Solaronite: Filename-encoded Metadata

Since naming my content manager, and more importantly separating it out into its own egg, independent of the website-specific code of retroj.net, I've had a bout of work, progressed nicely, mostly laterally — meaning that I have changed designs without, generally, affecting appearances. Now I want to tackle a problem very much of appearances, which is default index pages. To be clear about terminology, what is an index page and what do I mean by a default index page? An index page is the default document in a directory; when a visitor visits that directory, its index page is served. A default index page represents what to do when the directory has no index. Make sense? So when a directory has no index, it falls back to a default, which is possibly the default for the particular subsection, or top-level section, or even a site-wide default. These default indexes will actually be scheme procedures in most cases, and they will produce a list of what is in the directory, maybe with excerpts, sorted by date.

So what I want to write about today is actually just one little piece of that puzzle — to be able to sort articles by date, the system needs to know the date of each article, and at present, it does not. I discard two of the first ideas that come to mind, which are creation timestamps of the files, or timestamps from patches in git — neither of these are workable because those timestamps only represent some arbitrary point when an article was edited or added to the repository. I need to store the date of an article somewhere as metadata. This metadata might be stored in the file itself, or an auxiliary file, but I want it to be as convenient to me, the blogger, as possible, which brings me to my topic. As I have written previously it is an attractive prospect to store some metadata encoded directly into the filename.

To recap, the idea is to have the article files named with both a date and a shortname. So this article I am writing now would be called:

20120504--solaronite-filename-encoded-metadata.md

The double hyphen serves as a separator, allowing for parsing.

So I want to pull that date out of the filename and store that as metadata associated with the document. The content manager is already parsing filenames for the purpose of path translations as described in the blog post linked above. If that is where the information is being decoded, should we tap into the path translation procedure to also store metadata, or should we duplicate the step later on in the process of adding a file to the content tree?

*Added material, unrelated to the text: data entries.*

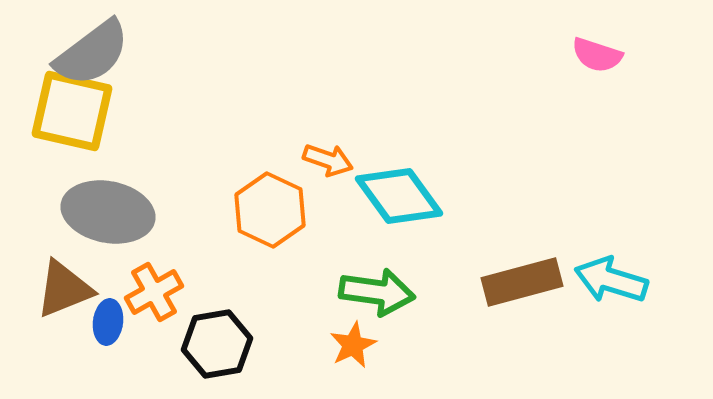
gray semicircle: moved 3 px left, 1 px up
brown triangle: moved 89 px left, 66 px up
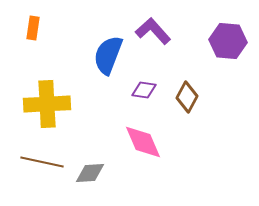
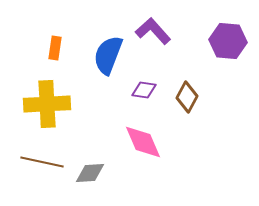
orange rectangle: moved 22 px right, 20 px down
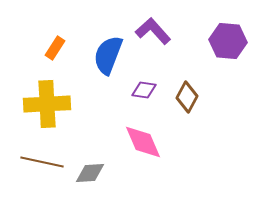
orange rectangle: rotated 25 degrees clockwise
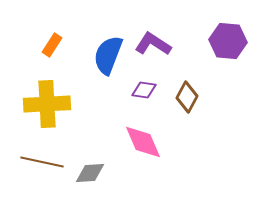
purple L-shape: moved 13 px down; rotated 15 degrees counterclockwise
orange rectangle: moved 3 px left, 3 px up
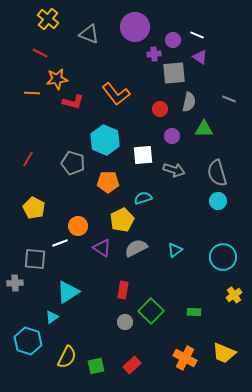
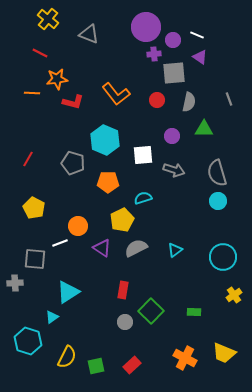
purple circle at (135, 27): moved 11 px right
gray line at (229, 99): rotated 48 degrees clockwise
red circle at (160, 109): moved 3 px left, 9 px up
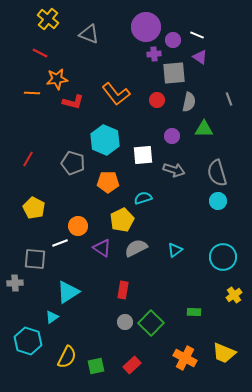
green square at (151, 311): moved 12 px down
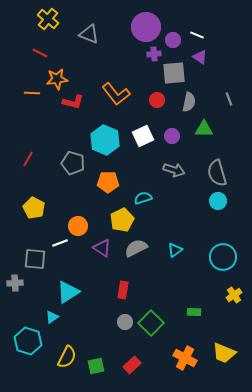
white square at (143, 155): moved 19 px up; rotated 20 degrees counterclockwise
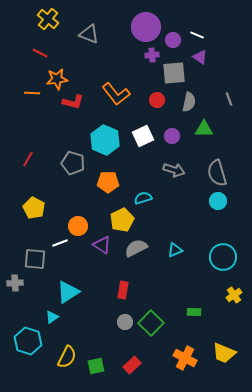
purple cross at (154, 54): moved 2 px left, 1 px down
purple triangle at (102, 248): moved 3 px up
cyan triangle at (175, 250): rotated 14 degrees clockwise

Tapping into the path translation procedure would seem to make metadata collection available to only documents that go through path translation. On the other hand, duplicating the effort later on introduces both redundant computation and API complexity. These thoughts lead me to the idea of expanding upon the path translation procedure: make it responsible for both path translation and metadata collection; maybe give it a different name; add something to the API that allows the user to specify metadata collection without performing a path translation.

Here is an example of a path translation rule, showing a filename pattern associated with a translation to an URL path.

((translate-paths . ([(Y / m / Y m d "--" short-title) .
                      (Y / m / d / short-title)])))

What if I wanted to grab the metadata but not translate the path? Maybe something like this would do:

((translate-paths . ([(Y / m / Y m d "--" short-title)])))

Or the intent could be spelled out more explicitly:

((translate-paths . ([(Y / m / Y m d "--" short-title) .
                      no-translate])))

And given this new purpose, maybe translate-paths is not the best name. Things to think about!

The next question after that is what type of representation of the date should be used in the metadata? Clearly, it will have to be a representation capable of sparse data — a simple timestamp will not do because one cannot simply fill in blanks with defaults. I have had plans to write a date library capable of handling such ambiguities for several years; maybe this will be the impetus to finally do it.

Followup

The feature is now implemented, and one thing I learned is that it will be necessary to have different metadata keys for files than directories. Why? Index documents. An index document is not an independent content-entry, but is the resource of a directory content-entry. So that one content-entry's metadata has to cover both directory and file. The simplest way to do that, I think, is to use different keys, and simply avoid any potential name conflicts.

This metadata stuff could get very complex.